**Problem to solve:** Count the lines in the material below that contain the string "Your", treating uppercase and lowercase letters as different, and give only the number.

**Records:**
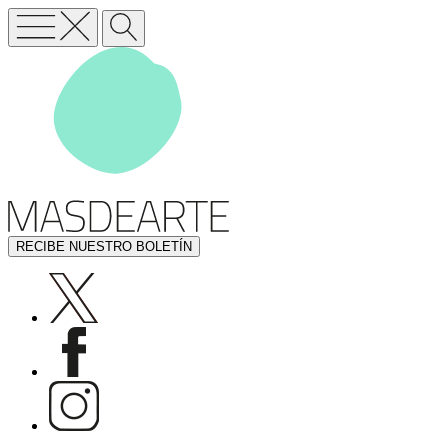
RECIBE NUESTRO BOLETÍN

...

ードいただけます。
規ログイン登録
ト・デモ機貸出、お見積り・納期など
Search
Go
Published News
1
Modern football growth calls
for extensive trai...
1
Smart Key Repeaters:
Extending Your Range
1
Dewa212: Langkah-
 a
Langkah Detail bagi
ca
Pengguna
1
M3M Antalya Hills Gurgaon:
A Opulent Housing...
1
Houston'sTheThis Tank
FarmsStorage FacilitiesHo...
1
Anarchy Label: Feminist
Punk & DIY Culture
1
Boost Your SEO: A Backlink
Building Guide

* * *

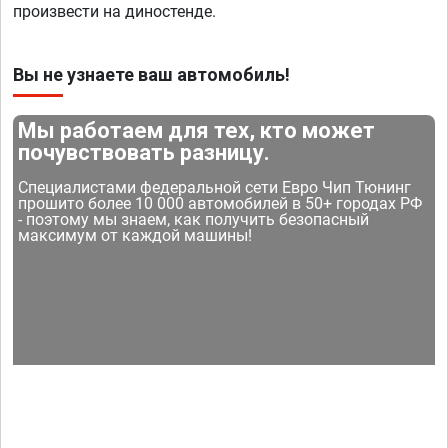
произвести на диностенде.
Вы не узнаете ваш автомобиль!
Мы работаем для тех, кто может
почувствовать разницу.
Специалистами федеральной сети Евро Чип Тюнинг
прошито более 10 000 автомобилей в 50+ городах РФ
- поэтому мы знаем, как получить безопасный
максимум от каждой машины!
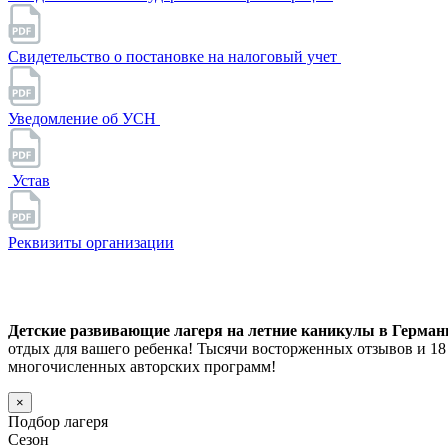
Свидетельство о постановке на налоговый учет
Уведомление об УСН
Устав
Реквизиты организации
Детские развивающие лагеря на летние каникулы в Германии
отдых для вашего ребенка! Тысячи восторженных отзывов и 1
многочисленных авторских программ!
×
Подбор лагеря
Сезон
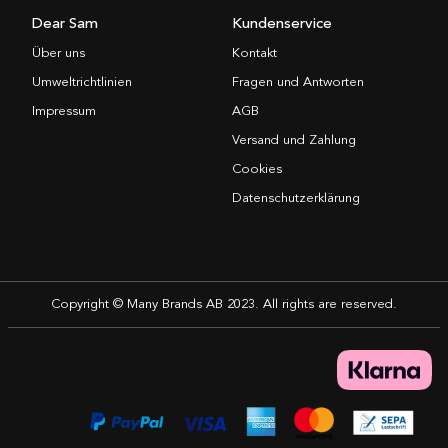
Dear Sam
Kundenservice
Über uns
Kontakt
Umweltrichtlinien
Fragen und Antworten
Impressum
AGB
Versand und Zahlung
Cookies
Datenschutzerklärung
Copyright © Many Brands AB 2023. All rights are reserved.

**Exercise response:** 2